Welcome to Australia?

This has been our models (caps and/or user-pays systems) since forever.

Our internet usage has survived with these models in place, and our broadband uptake is still rising.

Implement caps/user pays, people will get used to it, and adjust accordingly.

D.J.P said,
Welcome to Australia?

This has been our models (caps and/or user-pays systems) since forever.

Our internet usage has survived with these models in place, and our broadband uptake is still rising.

Implement caps/user pays, people will get used to it, and adjust accordingly.


Welcome to Portugal, where you get 1 GB of International traffic and Unlimited national traffic (does anyone use it?) under a 2Mbps plan.

Welcome to Australia?

This has been our models (caps and/or user-pays systems) since forever.

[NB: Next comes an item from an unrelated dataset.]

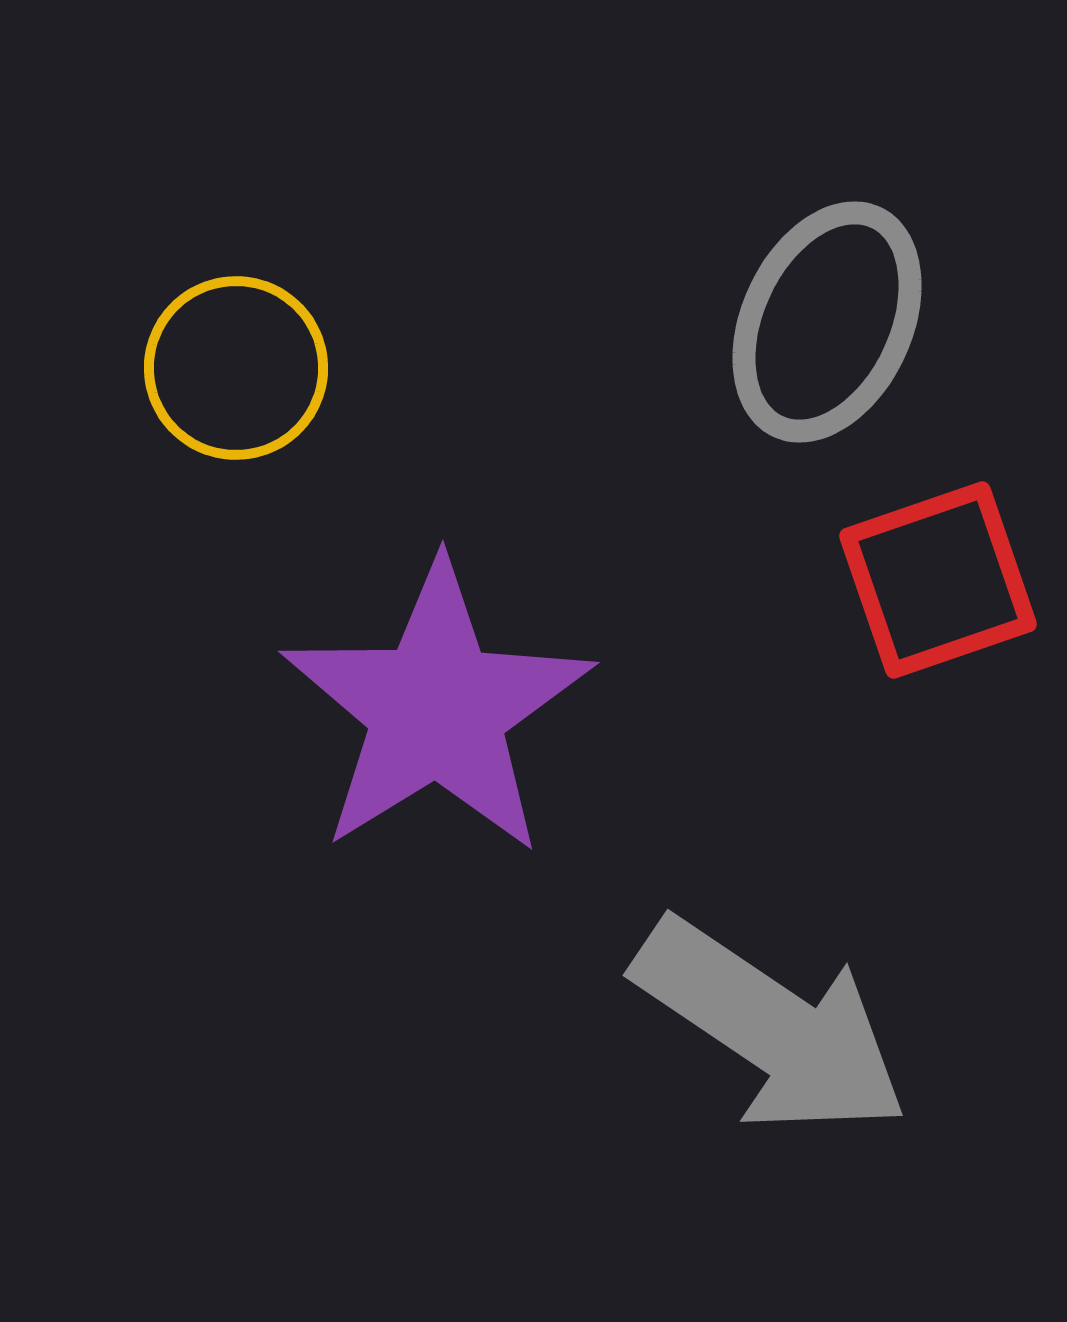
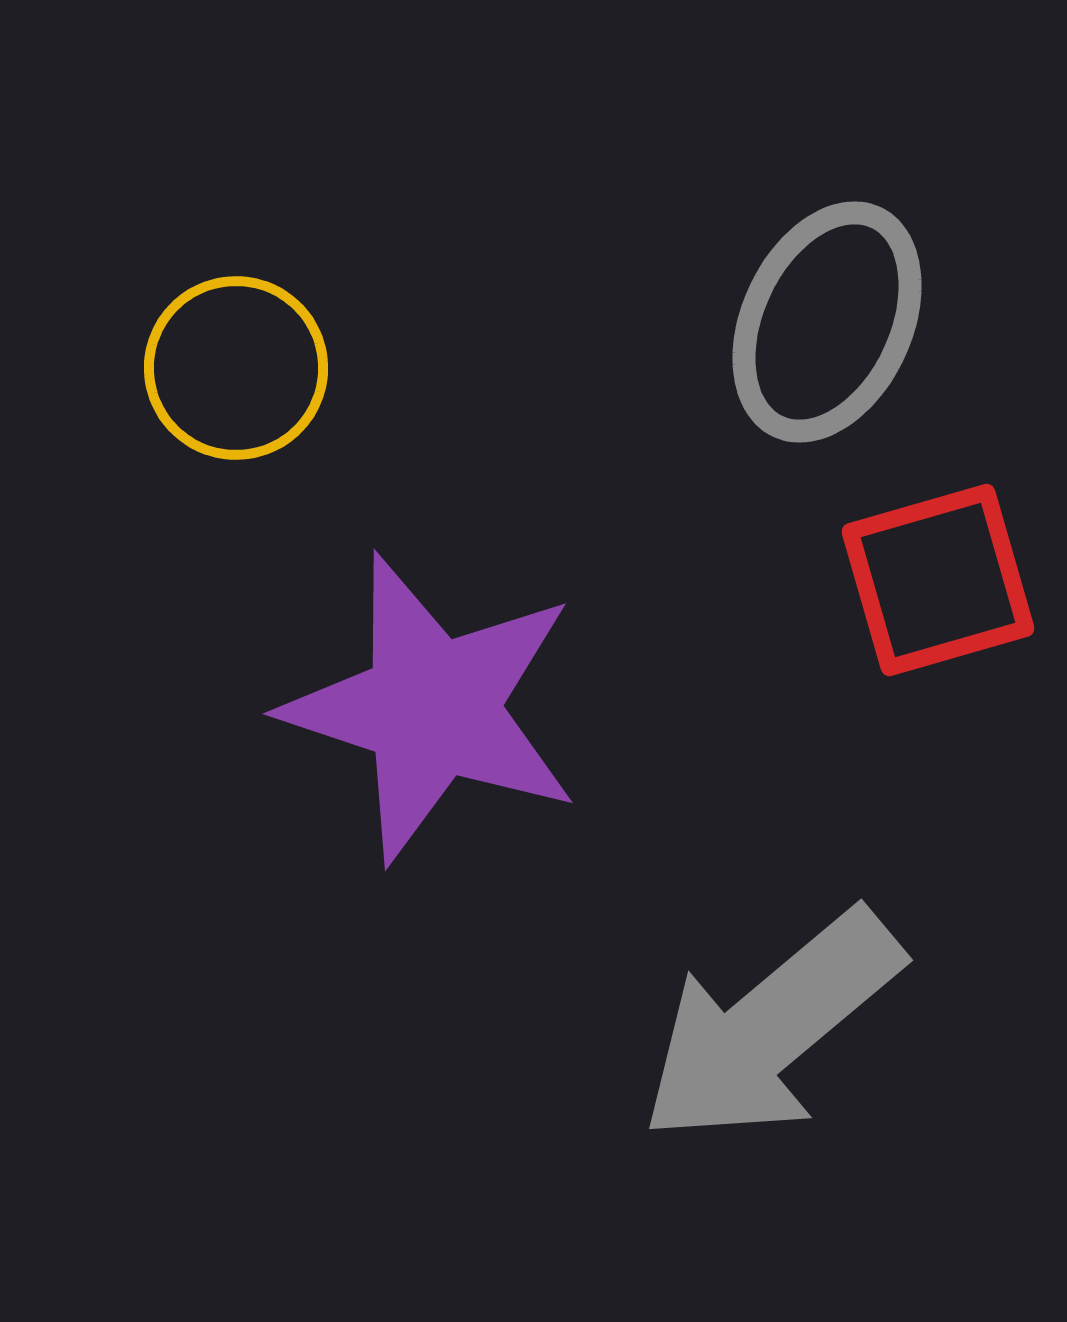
red square: rotated 3 degrees clockwise
purple star: moved 5 px left, 1 px up; rotated 22 degrees counterclockwise
gray arrow: rotated 106 degrees clockwise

Our internet usage has survived with these models in place, and our broadband uptake is still rising.

Implement caps/user pays, people will get used to it, and adjust accordingly.

It's the same here in New Zealand.
I'm paying $110 (110 New Zealand dollars = 62.59 U.S. dollars) for a 10mbps Downstream/2mps Upstream connection and getting only 40GB!

Telecom tried to introduce an unlimited plan here, but the network ended up not being able to handle that amount of usage, and speeds were as bad as dialup - so they cut off the plan, and started using load balancing on those who got to keep "Go Large".

I guess no-one would ever need more than 100GB if all of their traffic was legal.